Can anybody identify the make and model of this truck?? 

Joe


----------



## clarkwhoracing (Sep 26, 2006)

Looks like a tamiya truck maybe something like the blackfoot or stadium blitzer?


----------



## hitman21 (Dec 7, 2007)

I was going to say the same thing. I think its the Tamiya Blackfoot Looks like it anyway. i havent seen one in a few years! lol


----------



## SacramentoJoe (Jan 26, 2008)

Thanks guys, I have an inquiry into the Tamiya customer support. My neighbor said it was around 20 years old, but it looks like it has barely been used (or at least barely crashed, unlike mine!) I was able to get his old batteries to work and it ran pretty good. 

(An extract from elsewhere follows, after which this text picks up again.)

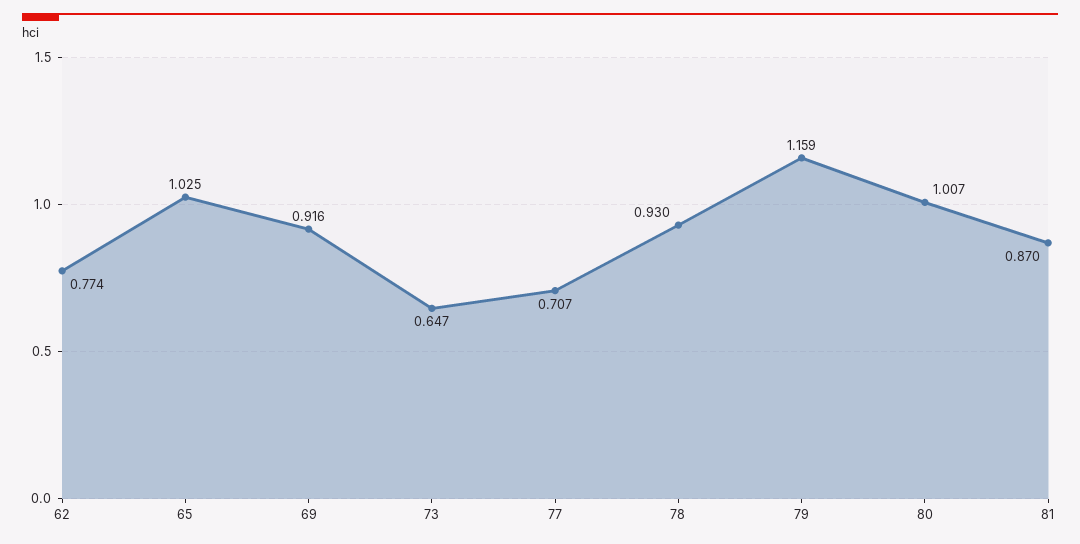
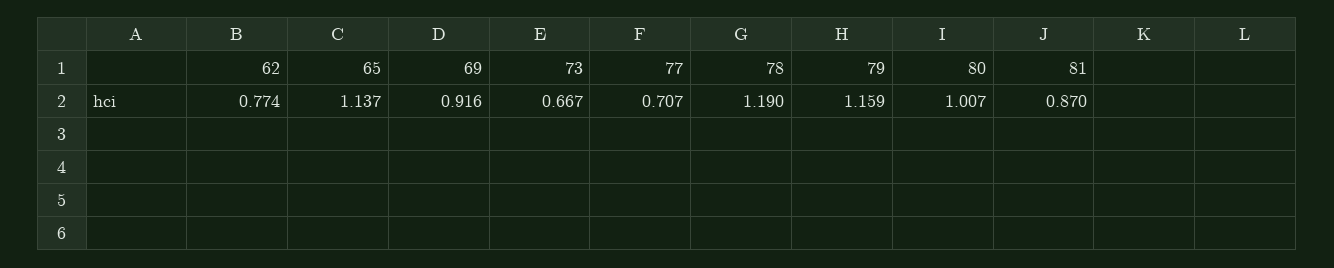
65: 1.025 -> 1.137
73: 0.647 -> 0.667
78: 0.93 -> 1.19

Now I gotta find another one of these screws and bushings:


----------



## DAVON (Aug 18, 2005)

IT LOOKS LIKE A TAMIYA TRUCK OF SOMEKIND BUT ITS NOT A BLACKFOOT..I'M SURE OF THAT. IT LOOKS LIKE ITS IN GOOD SHAPE..,GOOD LUCK REPAIRING IT :thumbsup:


----------



## JRS (Apr 6, 2007)

looks like a old kangaroo.


----------



## Mike_OBrien (Apr 1, 2008)

its a king cab,,,,,, black foot was the same as the frog http://www.tamiyaclub.com/car.asp?id=81


----------



## briano_72 (Jan 21, 2006)

its actually a hilux. same as the kingcab, but red wheels and a toyota body. if you need parts, i may have some !!


----------



## IndyRC_Racer (Oct 11, 2004)

If the kit is a Tamiya, I suggest utilizing this website: (http://www.tamiyaclub.com/). Not only are there plenty of pictures on the Vintage Tamiya Club website, but people who are trying to restore their old kits. Maybe you can find the parts you need there.

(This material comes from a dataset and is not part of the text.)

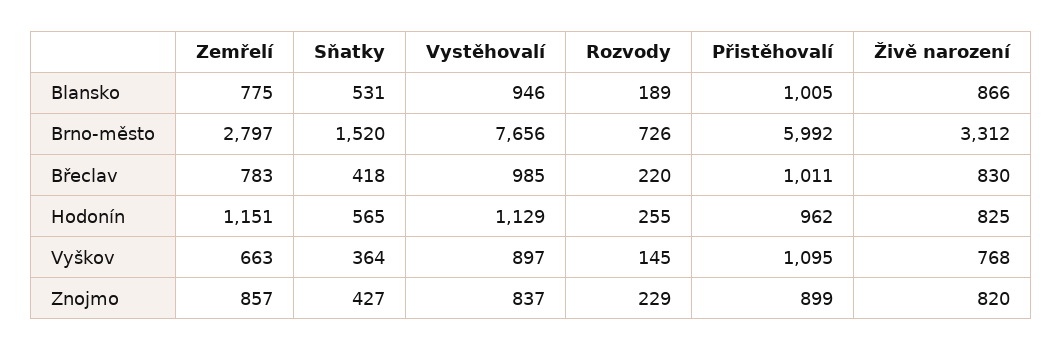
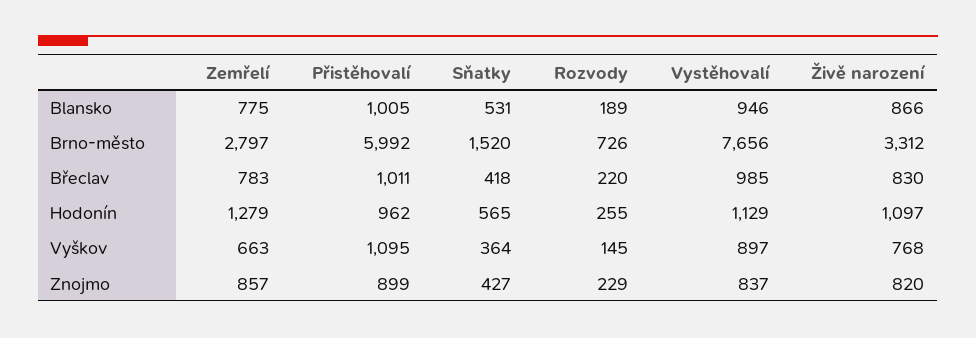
Zemřelí, Hodonín: 1151 -> 1279
Živě narození, Hodonín: 825 -> 1097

Here is a link on that website to the Tamiya Toyota Hilux (http://www.tamiyaclub.com/car.asp?id=86)


----------



## SacramentoJoe (Jan 26, 2008)

Yep, it is the Toyota Hilux. Thanks for the info and the links. Guess I might have to join the Tamiya Club now. I am sure that I will need some more parts since we are driving it around again. This thing came out in 1990! 

Joe


----------